3.2.5. Asphalt Aging-Normalized NMR Spectra

Due to the use of different NMR acquisition parameters for asphalt binder and asphalt mixture, validation of LF-NMR as a reliable method for evaluating mixture aging was performed by testing asphalt samples subjected to four distinct aging levels. Trends observed in the binder’s T₂ spectra were compared with those of the asphalt mixture to assess the consistency between asphalt aging and mixture aging behavior. Figure 8 shows the change pattern of the total area of the normalized peak of asphalt at different aging times. With the deepening of asphalt aging, the total area of normalized peak is decreasing, consistent with the trend of the asphalt mixture, and the change trend of the aging results of low-field NMR detection of asphalt mixture is proved.

4. Summary and Conclusions

The purpose of this study is to investigate the influence of the asphalt content on the NMR spectrum of the mixture in order to evaluate the aging degree of the asphalt. Low-field nuclear magnetic resonance (LF-NMR) was detected on the asphalt mixture with the same detection temperature, different particle sizes, and different aging degrees, and the main components of the NMR spectrum were found by a machine learning method and normalized. The asphalt content obtained by three different methods was studied and normalized, especially the law of normalization with aging. The conclusion is drawn from the result analysis:

(1)

The principal component analysis method in SPSS is used to analyze the parameters that have a great influence on the principal components. From the perspective of the absolute value of the weight coefficient, the peak, normalized peak area, and normalized peak total area affect the first principal component. These three indicators actually influence each other and change together. The total normalized peak area can be used for evaluating the parameters of asphalt mixture aging by low-field NMR.

(2)

Due to the different particle size, the asphalt content of the asphalt mixture of the same weight is different. This result is proved by both the calculation method and the combustion method, that is, the smaller the particle size of the sample, the greater the asphalt content. The asphalt content of the asphalt mixture is close to and less than the asphalt content during mixing. The asphalt content obtained by the three methods used in this study strongly influenced the normalization of the NMR spectra.

(3)

As the aging time increases from 0 h to 60 h, 120 h and 240 h, the three-graded particles of asphalt mixture (0–3 mm, 3–5 mm, 5–10 mm) and the NMR spectrum approach the total area of the normalized peak, which are clearly related to the asphalt content.

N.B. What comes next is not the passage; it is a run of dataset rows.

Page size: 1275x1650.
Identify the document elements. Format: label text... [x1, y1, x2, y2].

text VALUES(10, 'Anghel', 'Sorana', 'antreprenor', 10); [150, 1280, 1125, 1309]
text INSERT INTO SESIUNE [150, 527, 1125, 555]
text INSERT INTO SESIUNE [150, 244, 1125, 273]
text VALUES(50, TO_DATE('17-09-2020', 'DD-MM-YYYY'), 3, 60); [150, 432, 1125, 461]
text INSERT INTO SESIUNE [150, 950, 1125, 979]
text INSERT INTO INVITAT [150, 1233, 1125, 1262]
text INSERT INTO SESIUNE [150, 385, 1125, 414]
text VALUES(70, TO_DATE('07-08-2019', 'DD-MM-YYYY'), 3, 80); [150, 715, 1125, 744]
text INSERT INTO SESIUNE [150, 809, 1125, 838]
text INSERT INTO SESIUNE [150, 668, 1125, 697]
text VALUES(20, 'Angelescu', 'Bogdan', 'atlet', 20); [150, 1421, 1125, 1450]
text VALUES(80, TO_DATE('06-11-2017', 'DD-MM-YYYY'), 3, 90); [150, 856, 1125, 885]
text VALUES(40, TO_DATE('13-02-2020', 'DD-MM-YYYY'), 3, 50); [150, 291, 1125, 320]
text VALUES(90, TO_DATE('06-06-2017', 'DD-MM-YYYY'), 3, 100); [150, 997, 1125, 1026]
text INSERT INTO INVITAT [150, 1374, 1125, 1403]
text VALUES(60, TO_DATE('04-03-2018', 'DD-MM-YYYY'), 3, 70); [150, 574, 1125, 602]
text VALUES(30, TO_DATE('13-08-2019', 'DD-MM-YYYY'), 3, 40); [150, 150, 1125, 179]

To validate and contextualize the present findings, a comparative analysis with previous literature was conducted. Similar to earlier studies [5,10,11,12,13,17,19], the aging of asphalt mixtures led to a notable shift in the T₂ relaxation peaks toward shorter relaxation times, reflecting increased molecular rigidity and reduced proton mobility. However, this study further demonstrates that the magnitude and pattern of these spectral shifts are significantly influenced by the asphalt content, which has not been sufficiently emphasized in prior work. In particular, higher asphalt content mitigated the extent of aging-induced T₂ peak reduction, suggesting a buffering effect attributable to the increased binder phase. While the overall trends are consistent with previous reports, a few discrepancies were observed—primarily in the relative prominence of certain peaks—which can likely be attributed to differences in raw materials, sample preparation methods, and aging protocols. These variations highlight the necessity of considering mixture composition when interpreting NMR spectra in asphalt aging studies.

These findings indicate that the combination of LF-NMR and machine learning provides a promising non-destructive approach for road engineers to assess asphalt aging in situ. While the observed trends in spectral responses are generally applicable across mixtures, the method may require calibration when applied to different asphalt binders or aggregate gradations. Future studies will aim to extend this approach to modified asphalts and field-aged specimens, further enhancing its practical relevance and reliability in diverse engineering contexts.